### TO DO
Would you retype the listing below word for word, without any of its pictures?
*** DATA FOR THIS TASK ***
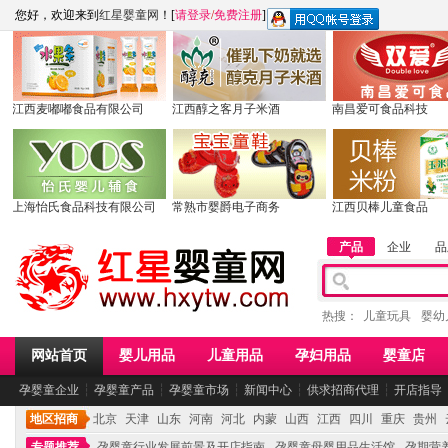
您好，欢迎来到
红星婴童网
！[
请登录
/
免费注册
]
江西麦嘟嘟食品有限公司
江西醇之客月子米酒
南昌爱可食品科技
上海怡氏食品科技有限公司
常熟市婴爵电子商务
江西贝棒儿童食品
产品
企业
品
热搜：
儿童玩具
婴幼
网站首页
婴儿用品
儿童用品
孕妇用品
婴童店
孕婴童企业
┆
孕婴童产品
┆
孕婴童市场
┆
新闻中心
┆
供求招商代理
┆
开店指导
地区招商
北京
天津
山东
河南
河北
内蒙
山西
江西
四川
重庆
贵州
专题推荐
孕婴童行业发展前景及开店指南
孕婴童母婴用品生活馆
孕期营养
*** End of DATA FOR THIS TASK ***
### EXERCISE RESPONSE
您好，欢迎来到
红星婴童网
！[
请登录
/
免费注册
]
江西麦嘟嘟食品有限公司
江西醇之客月子米酒
南昌爱可食品科技
上海怡氏食品科技有限公司
常熟市婴爵电子商务
江西贝棒儿童食品
产品
企业
品
热搜：
儿童玩具
婴幼
网站首页
婴儿用品
儿童用品
孕妇用品
婴童店
孕婴童企业
┆
孕婴童产品
┆
孕婴童市场
┆
新闻中心
┆
供求招商代理
┆
开店指导
地区招商
北京
天津
山东
河南
河北
内蒙
山西
江西
四川
重庆
贵州
专题推荐
孕婴童行业发展前景及开店指南
孕婴童母婴用品生活馆
孕期营养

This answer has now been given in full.